**ENTRIES SUPPLIED:**
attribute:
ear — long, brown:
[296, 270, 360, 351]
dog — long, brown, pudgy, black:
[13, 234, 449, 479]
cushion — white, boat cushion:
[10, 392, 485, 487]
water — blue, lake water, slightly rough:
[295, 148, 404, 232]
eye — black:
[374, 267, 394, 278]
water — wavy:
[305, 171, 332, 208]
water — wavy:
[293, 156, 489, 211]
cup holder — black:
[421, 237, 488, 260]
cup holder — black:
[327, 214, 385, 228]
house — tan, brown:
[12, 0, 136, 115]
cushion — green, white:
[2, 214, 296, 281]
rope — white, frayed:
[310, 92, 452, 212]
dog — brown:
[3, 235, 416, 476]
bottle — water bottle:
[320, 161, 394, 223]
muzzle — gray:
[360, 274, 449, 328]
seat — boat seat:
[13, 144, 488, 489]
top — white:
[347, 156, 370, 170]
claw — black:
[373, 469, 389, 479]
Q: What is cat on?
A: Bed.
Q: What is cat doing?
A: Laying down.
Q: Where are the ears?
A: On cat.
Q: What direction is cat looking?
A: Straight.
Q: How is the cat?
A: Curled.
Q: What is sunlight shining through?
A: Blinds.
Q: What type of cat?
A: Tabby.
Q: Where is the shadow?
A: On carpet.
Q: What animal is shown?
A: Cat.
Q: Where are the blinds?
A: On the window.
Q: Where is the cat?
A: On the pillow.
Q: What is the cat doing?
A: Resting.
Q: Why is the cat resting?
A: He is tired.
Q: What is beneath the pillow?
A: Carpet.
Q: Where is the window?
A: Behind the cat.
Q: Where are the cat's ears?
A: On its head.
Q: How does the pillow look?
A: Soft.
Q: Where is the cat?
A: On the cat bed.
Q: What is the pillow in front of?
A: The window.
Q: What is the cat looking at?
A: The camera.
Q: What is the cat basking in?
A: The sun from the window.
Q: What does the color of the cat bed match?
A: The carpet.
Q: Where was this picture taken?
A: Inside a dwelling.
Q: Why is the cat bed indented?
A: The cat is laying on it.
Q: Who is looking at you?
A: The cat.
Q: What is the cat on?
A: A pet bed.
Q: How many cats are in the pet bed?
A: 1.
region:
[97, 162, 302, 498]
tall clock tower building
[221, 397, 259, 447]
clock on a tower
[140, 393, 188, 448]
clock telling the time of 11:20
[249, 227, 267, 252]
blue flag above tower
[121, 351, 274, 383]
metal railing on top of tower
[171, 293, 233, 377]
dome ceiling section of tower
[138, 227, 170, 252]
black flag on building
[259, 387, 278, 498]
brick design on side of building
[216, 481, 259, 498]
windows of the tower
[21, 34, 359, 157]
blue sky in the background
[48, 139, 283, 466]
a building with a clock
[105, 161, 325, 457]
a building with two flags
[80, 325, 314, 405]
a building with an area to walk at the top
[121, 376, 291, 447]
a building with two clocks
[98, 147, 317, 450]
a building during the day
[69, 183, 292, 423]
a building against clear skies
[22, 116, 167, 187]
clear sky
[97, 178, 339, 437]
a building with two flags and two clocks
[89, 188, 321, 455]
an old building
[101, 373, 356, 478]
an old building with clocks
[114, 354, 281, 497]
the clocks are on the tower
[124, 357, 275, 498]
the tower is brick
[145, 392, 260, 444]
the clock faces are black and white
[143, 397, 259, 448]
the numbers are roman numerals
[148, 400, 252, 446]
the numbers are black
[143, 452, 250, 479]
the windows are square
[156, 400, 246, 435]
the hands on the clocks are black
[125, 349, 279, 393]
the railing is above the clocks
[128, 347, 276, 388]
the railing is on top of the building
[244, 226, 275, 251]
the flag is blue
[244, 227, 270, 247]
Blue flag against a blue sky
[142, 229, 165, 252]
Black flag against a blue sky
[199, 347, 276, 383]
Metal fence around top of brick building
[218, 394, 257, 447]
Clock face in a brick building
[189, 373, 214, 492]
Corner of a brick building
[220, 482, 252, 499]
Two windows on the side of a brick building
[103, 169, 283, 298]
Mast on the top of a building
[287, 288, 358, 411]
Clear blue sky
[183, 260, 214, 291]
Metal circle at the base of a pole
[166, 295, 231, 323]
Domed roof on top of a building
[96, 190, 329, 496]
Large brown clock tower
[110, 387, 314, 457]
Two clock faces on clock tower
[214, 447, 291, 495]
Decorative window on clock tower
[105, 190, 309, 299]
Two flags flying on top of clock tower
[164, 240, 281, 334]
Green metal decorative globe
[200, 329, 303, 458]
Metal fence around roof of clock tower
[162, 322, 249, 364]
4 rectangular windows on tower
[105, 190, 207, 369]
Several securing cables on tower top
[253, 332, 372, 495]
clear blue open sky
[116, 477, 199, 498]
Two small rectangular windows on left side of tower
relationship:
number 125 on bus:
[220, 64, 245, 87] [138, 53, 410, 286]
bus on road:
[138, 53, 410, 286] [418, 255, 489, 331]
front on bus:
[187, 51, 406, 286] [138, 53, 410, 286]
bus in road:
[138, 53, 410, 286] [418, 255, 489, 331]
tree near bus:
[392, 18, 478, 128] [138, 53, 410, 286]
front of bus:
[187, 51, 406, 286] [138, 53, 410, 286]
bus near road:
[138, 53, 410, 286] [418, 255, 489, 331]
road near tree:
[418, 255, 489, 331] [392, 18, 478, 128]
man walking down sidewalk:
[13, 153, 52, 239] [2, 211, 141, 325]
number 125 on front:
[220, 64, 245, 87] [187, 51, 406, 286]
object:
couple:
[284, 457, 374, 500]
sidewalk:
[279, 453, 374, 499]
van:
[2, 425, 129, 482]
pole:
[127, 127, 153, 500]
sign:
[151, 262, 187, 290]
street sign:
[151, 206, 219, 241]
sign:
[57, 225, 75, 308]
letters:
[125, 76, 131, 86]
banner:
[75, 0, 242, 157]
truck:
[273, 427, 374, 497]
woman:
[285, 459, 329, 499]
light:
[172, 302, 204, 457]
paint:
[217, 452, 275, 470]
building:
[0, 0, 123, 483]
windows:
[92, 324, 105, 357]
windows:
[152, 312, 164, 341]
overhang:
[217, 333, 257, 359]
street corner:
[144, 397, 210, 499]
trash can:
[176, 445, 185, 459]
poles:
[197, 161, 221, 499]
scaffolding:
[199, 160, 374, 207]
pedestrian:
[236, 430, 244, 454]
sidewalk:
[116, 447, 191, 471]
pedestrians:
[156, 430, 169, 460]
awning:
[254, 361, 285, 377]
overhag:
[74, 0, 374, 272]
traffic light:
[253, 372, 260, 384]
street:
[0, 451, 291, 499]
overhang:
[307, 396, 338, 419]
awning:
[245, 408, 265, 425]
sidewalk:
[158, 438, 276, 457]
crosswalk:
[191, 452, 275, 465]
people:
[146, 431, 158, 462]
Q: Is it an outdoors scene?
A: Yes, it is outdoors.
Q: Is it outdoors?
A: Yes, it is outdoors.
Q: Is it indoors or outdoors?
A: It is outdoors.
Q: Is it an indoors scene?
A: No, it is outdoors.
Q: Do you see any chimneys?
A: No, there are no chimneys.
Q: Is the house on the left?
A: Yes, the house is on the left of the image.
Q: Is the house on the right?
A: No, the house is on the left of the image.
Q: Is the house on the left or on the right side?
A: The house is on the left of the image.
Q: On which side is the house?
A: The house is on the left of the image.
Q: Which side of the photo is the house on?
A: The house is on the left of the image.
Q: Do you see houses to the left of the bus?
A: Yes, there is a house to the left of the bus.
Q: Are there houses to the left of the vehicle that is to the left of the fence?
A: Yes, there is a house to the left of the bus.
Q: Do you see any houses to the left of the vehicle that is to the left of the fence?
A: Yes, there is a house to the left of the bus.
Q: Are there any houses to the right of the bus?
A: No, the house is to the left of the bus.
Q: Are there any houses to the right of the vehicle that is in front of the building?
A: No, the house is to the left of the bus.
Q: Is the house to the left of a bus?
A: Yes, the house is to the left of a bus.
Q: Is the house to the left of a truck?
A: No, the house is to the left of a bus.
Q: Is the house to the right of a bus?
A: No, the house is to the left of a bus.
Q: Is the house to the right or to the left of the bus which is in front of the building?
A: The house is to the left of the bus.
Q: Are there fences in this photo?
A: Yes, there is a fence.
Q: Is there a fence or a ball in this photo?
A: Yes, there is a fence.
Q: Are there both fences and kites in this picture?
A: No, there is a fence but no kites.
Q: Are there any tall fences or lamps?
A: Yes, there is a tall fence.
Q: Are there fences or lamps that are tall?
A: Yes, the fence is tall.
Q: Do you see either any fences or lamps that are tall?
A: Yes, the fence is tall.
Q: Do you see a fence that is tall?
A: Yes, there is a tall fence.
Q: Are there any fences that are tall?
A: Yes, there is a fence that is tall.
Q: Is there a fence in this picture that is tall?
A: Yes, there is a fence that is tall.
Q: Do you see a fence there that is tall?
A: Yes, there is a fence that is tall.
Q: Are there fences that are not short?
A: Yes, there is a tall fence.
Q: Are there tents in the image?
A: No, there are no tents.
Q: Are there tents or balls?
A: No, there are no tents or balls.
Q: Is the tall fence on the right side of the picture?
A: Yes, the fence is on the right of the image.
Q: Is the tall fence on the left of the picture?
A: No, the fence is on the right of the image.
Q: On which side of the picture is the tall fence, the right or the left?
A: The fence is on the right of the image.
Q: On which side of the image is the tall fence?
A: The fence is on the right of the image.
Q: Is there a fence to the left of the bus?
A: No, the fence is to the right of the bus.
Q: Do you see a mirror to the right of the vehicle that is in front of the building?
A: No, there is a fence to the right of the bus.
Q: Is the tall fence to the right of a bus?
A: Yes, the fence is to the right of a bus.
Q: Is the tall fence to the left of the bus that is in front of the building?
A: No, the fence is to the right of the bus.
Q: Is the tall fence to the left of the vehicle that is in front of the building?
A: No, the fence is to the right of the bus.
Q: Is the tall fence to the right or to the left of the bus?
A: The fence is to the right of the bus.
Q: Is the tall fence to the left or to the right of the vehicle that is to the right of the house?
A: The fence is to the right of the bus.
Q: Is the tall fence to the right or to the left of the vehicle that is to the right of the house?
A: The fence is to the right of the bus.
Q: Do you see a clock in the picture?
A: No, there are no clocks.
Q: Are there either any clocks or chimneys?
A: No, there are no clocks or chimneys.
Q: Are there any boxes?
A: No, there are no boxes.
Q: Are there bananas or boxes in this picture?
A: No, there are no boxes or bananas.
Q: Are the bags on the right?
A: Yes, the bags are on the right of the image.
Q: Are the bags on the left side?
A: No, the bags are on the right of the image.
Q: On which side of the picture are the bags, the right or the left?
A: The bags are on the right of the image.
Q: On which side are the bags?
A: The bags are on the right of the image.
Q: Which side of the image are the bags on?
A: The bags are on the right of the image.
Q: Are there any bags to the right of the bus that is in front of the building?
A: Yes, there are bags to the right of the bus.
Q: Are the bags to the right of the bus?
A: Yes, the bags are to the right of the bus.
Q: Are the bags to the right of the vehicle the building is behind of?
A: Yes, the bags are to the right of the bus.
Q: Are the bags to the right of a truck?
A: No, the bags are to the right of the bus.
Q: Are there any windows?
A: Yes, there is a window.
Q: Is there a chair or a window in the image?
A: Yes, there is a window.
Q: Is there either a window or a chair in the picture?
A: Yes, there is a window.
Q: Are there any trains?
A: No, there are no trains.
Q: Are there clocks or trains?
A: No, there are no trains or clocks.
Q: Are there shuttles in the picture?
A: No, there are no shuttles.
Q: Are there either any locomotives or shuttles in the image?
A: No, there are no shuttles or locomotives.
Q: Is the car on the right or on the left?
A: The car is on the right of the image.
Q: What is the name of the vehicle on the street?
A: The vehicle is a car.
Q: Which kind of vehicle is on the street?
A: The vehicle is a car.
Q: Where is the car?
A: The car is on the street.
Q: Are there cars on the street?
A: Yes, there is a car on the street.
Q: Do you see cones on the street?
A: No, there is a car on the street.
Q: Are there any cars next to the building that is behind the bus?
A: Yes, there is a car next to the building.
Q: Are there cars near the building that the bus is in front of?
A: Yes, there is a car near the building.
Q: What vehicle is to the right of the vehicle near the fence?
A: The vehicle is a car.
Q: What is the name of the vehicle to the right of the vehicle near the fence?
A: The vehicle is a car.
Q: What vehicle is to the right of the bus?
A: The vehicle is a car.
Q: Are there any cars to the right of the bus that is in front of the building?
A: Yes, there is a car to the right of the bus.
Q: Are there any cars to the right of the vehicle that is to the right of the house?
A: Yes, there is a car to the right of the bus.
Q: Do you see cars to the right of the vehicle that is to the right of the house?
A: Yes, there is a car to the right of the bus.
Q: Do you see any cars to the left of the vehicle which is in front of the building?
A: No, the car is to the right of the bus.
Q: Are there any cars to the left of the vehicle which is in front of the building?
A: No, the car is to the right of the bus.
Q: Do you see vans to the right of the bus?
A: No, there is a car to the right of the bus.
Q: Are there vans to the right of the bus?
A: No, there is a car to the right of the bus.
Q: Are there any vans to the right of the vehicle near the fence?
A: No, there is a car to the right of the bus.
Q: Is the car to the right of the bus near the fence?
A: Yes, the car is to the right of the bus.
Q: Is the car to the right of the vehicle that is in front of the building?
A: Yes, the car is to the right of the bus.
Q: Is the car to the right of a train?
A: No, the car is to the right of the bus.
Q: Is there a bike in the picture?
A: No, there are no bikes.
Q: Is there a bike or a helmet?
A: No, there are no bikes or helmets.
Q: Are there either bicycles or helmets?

**TO DO:** Put the lines into a numbered list, starting with the line that contains "Q: Is there a chair or a window in the image?" and going on through the line that contains "A: No, there are no shuttles or locomotives.", and leave out any blank lines.

**YOUR SOLUTION:**
1. Q: Is there a chair or a window in the image?
2. A: Yes, there is a window.
3. Q: Is there either a window or a chair in the picture?
4. A: Yes, there is a window.
5. Q: Are there any trains?
6. A: No, there are no trains.
7. Q: Are there clocks or trains?
8. A: No, there are no trains or clocks.
9. Q: Are there shuttles in the picture?
10. A: No, there are no shuttles.
11. Q: Are there either any locomotives or shuttles in the image?
12. A: No, there are no shuttles or locomotives.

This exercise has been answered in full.